Our team is leading the way in delivering an exceptional cloud gaming experience to our customers by influencing design and operational decisions towards overall stability.
As part of Sony Interactive Entertainment, we're striving to create an inclusive environment that empowers employees and embraces diversity.
1. Key Responsibilities:
* Lead technical discussions around ongoing improvements in reliability and scalability.
* Create High-Level Designs (HLDs) for new products and platforms.
* Mentor junior SRE staff and enable them for success.
* Lead incident response and post-mortem activities within your assigned service team.
* Work with other Engineers in a cross-functional team to prioritise reliability improvements to address technical debt and toil.
* Contribute to code to improve reliability and implement automation to reduce ongoing toil.

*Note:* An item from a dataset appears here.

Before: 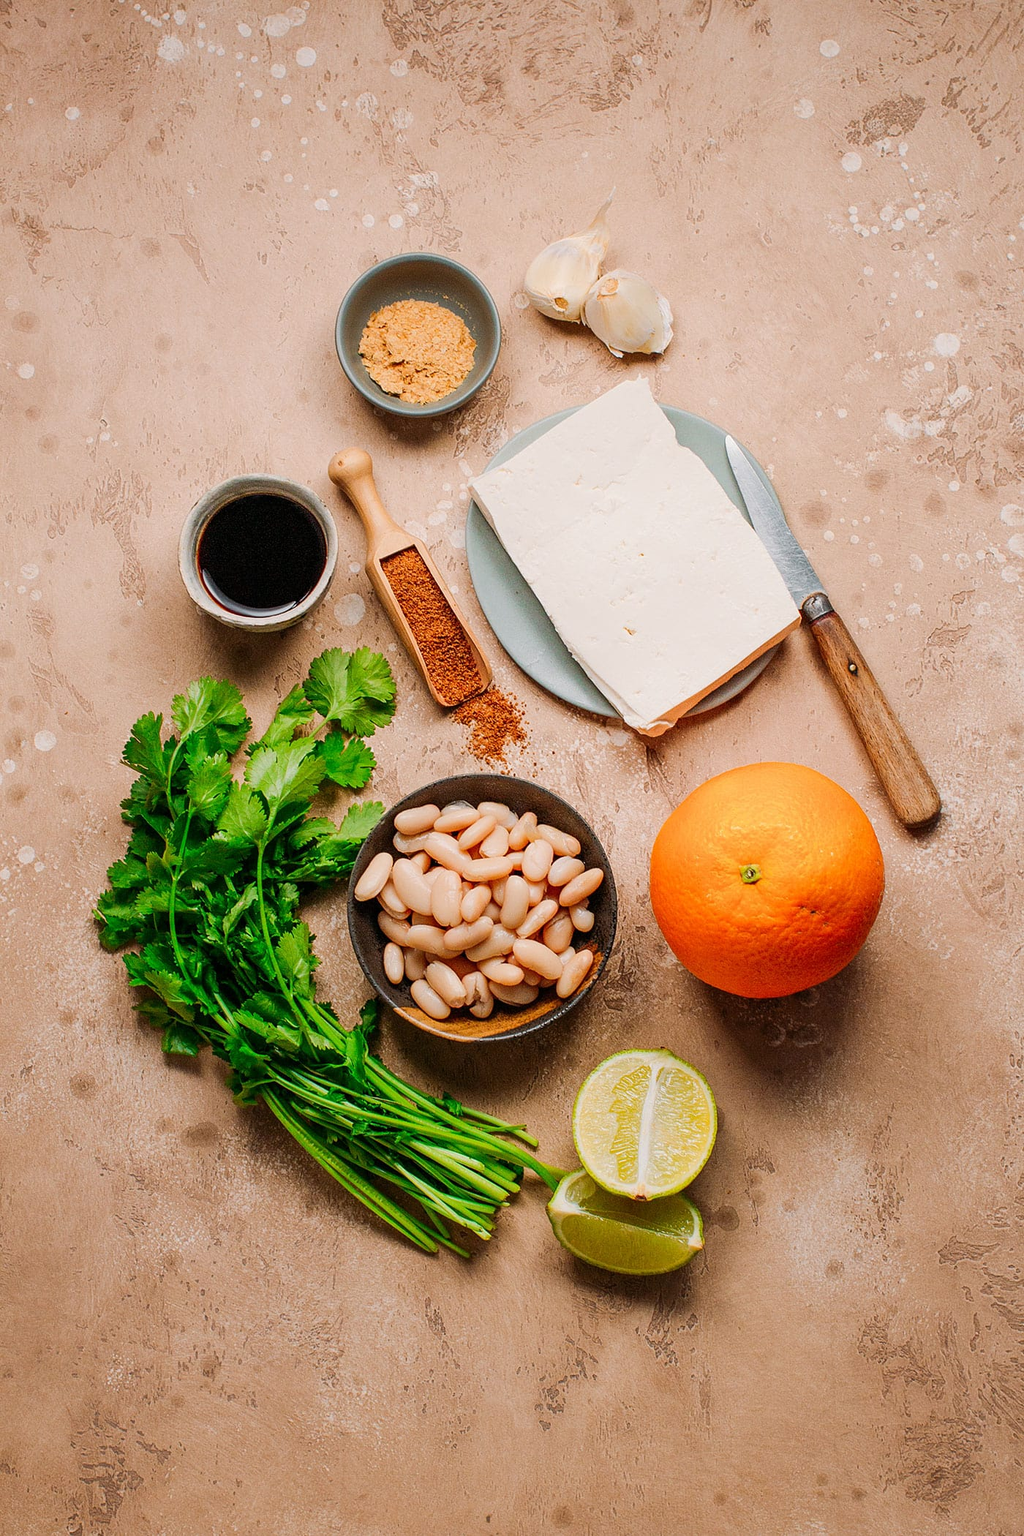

-----------------------------------
Requirements
To succeed in this role, you'll need:
2. Minimum of 5+ years working experience in Software Development and/or Linux Systems Administration.
* Strong interpersonal, written and verbal communication skills.
* Available to be scheduled in on-call rotation.
-----------------------------------
Skills & Knowledge
You'll bring:
3. Proficient as a Linux Production Systems Engineer, with experience managing large scale Web Services infrastructure.
4. Development experience in one or more of the following programming languages:
5. Python (preferred)
6. Bash, Go, Java, C++, or Rust
7. In addition, experience with at least 3 of the following topics:
8. Distributed data storage at scale (Hadoop, Ceph)
9. NoSQL at scale (MongoDB, Redis, Cassandra)
10. Data Aggregation technologies. (ElasticSearch, Kafka)
11. Scaling and running traditional RDBMS (PostgreSQL, MySQL) with High Availability
12. Monitoring & Alerting (Prometheus, Grafana), and Incident Management toolsets
13. Kubernetes and/or AWS (deployment and management)
14. Software Distribution (Package management and distribution at scale)
15. Configuration Management (ansible, saltstack, puppet, chef)
* S/W Performance analysis and load testing (QA or SDET experience: a plus)